Rosyjskie radary w amerykańskiej tarczy

Rosyjskie radary w amerykańskiej tarczy

Dodano:   /  Zmieniono: 
Wiceminister obrony USA William J. Lynn poinformował we wtorek Kongres, że administracja prezydenta Baracka Obamy szuka sposobów na włączenie dwóch rosyjskich radarów do systemu obrony antyrakietowej w Europie Środkowej – pisze dziennik „Washington Post”.
Zdaniem gazety budzi to wątpliwości, czy obecny amerykański rząd będzie realizował plan poprzedniej administracji rozmieszczenia rakiet przechwytujących w Polsce i stacji radarowej w Czechach, który spotkał się z chłodną reakcją Rosji.

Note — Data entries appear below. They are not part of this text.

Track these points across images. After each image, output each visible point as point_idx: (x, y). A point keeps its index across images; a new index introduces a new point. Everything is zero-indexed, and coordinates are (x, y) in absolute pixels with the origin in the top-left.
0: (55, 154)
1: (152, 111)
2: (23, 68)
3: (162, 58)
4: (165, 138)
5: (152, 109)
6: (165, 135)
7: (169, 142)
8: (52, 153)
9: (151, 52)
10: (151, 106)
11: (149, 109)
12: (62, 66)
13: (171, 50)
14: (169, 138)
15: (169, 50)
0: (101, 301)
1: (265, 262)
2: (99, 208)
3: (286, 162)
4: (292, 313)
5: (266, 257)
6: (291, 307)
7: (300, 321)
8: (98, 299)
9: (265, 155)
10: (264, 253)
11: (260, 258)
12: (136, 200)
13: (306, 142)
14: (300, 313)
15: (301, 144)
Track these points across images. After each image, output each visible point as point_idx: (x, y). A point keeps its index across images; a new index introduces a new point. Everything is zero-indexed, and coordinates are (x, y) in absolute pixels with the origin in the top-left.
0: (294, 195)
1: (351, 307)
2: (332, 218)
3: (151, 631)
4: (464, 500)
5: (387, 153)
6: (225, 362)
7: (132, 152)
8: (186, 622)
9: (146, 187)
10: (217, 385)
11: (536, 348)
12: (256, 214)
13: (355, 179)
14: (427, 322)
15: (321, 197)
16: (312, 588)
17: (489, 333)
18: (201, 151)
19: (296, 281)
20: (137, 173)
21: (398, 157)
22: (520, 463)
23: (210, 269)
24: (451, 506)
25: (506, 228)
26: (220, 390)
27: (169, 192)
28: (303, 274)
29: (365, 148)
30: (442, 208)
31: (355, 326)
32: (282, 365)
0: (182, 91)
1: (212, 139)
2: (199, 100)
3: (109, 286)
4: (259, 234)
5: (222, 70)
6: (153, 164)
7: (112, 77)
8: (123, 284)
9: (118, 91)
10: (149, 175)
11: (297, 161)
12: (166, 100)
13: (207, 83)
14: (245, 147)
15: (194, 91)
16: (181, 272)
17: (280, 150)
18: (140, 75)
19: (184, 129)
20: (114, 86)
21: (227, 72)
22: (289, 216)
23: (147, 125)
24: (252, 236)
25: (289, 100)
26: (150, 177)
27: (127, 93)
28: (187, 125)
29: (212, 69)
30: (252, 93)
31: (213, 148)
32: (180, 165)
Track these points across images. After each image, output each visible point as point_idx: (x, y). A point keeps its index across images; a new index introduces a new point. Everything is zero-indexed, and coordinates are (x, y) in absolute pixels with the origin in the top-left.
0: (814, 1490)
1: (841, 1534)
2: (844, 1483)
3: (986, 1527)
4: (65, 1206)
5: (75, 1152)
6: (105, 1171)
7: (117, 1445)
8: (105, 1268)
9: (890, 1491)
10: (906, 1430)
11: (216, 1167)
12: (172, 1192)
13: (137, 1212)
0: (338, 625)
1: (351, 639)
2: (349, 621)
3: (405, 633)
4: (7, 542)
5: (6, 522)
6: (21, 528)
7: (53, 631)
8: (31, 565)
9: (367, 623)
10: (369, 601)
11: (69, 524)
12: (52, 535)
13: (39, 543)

„Rozważamy różne możliwości w Europie, w tym opcję polsko-czeską, by bronić się przed irańskim zagrożeniem rakietowym – powiedział Lynn senackiej komisji sił zbrojnych. – Rozważamy współpracę z Rosjanami, ale nie podjęliśmy jeszcze ostatecznej decyzji co do sposobów postępowania".

Lynn ocenił, że radar w Armawirze na południu Rosji może być użyteczny dla wczesnego ostrzegania „w razie irańskiego ataku rakietami balistycznymi". Z kolei szef Agencji Obrony Rakietowej gen. Patrick O'Reilly opowiedział o swej wizycie w bazie radarowej w Gabali w Azerbejdżanie. Ocenił, że oba radary byłyby użyteczne w monitorowaniu irańskich prób rakietowych.

Obama i inni waszyngtońscy urzędnicy wyrażali wątpliwości co do planu rozlokowania elementów tarczy antyrakietowej w Europie, jednak wielu przedstawicieli amerykańskich sił zbrojnych podkreśla korzyści płynące z włączenia do niego Rosji – przypomina dziennik.

Zdaniem Lynna „zaangażowanie rosyjskiego majątku, w szczególności rosyjskich radarów, zwiększyłoby możliwości tego rodzaju systemu w Europie" – pisze gazeta.

Dodał on, że „z rosyjsko-amerykańskiej współpracy płynęłyby dodatkowe korzyści w postaci sygnałów dyplomatycznych dla Irańczyków, że ich kurs jest nie do zaakceptowania i jeśli będą nadal nim podążać będą musieli stawić czoła wspólnemu międzynarodowemu frontowi".